Abstract
Techniques of reduced-representation sequencing (RRS) have
revolutionized ecological and evolutionary genomics studies. Precise
establishment of orthologs is a critical challenge for RRS, especially
when a reference genome is absent. The proportion of shared heterozygous
sites across samples is an alternative criterion for filtering paralogs,
as divergent lineages should be less likely to share heterozygosity. In
the prevailing pipeline for variant calling of RRS data - PYRAD/IPYRAD,
maxSharedH is an often overlooked parameter with implications to
detecting and filtering paralogs according to shared heterozygosity.

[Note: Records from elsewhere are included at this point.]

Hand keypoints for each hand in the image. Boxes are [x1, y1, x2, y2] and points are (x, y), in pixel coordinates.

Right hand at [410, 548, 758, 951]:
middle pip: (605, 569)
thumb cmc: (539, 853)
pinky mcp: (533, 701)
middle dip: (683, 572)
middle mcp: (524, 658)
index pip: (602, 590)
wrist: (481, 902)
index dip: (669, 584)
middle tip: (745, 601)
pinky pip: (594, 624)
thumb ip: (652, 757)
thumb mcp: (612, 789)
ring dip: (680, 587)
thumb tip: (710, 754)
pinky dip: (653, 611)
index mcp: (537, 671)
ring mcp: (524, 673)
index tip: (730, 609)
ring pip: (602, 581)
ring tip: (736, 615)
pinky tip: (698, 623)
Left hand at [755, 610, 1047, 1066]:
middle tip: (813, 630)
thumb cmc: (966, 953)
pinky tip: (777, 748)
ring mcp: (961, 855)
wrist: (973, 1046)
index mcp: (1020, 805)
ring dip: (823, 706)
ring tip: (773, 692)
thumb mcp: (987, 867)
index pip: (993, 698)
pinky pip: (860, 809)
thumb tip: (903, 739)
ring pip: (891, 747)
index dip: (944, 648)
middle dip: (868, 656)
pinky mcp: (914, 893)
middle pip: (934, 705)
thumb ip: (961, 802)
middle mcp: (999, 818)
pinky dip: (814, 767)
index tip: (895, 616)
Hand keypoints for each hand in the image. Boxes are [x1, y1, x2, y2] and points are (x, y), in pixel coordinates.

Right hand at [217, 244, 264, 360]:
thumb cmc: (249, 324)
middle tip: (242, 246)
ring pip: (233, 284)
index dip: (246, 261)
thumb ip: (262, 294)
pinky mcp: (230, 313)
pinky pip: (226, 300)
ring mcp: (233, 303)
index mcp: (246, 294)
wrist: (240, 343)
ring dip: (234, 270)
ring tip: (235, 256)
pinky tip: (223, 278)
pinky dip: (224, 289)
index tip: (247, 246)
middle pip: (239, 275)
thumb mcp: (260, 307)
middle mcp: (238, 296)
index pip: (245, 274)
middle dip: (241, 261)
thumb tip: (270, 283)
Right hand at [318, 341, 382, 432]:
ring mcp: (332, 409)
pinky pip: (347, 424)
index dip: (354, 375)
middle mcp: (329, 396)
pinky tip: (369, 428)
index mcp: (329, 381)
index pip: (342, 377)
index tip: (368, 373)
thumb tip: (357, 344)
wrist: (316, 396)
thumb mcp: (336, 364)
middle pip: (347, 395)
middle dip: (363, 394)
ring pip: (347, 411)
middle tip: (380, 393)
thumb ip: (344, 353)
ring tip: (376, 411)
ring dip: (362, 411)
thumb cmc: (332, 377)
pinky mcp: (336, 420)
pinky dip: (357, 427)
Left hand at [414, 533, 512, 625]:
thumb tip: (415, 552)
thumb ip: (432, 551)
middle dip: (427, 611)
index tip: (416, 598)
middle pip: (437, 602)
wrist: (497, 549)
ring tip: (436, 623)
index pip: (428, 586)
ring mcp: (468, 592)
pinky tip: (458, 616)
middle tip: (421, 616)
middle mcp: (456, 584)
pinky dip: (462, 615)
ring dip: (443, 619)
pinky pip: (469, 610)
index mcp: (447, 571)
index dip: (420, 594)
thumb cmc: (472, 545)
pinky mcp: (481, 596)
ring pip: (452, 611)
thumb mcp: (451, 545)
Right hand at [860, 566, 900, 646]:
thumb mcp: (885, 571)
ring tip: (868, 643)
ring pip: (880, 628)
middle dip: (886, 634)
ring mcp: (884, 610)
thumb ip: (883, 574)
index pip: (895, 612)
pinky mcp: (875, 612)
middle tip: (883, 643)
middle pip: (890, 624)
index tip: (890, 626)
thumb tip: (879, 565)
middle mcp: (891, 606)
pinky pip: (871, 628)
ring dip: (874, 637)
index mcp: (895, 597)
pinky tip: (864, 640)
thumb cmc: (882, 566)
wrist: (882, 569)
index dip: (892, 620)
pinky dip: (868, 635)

Using empirical GBS data of two primroses (Primula alpicola Stapf
and Primula florindae Ward) and their putative hybrids, we
explore the impact of maxSharedH on filtering paralogs and
further downstream analyses. Our study sheds light on the simultaneous
validity and risk of filtering paralogs using maxSharedH, and its
significant effects on downstream analyses of outlier detection,
population assignment, and demographic modelling, emphasizing the
importance of attention to detail during bioinformatics processes. The
mutual confirmation between results of population assignment and
demographic modelling in this study suggested maxSharedH = 0.10
has a potentially excessive and asymmetrical effect on the removal of
truly shared heterozygous sites as paralogs. These results indicate that
hybridization origin hypotheses of putative hybrids represented by
results with maxSharedH = 0.25 and 0.50 are more credible. In
conclusion, we revealed the critical hazard of paralogs filtration
according to sharing heterozygosity at first, so that we propose to use
specific protocols, rather than maxSharedH, to filter potential
paralogs for closely related lineages.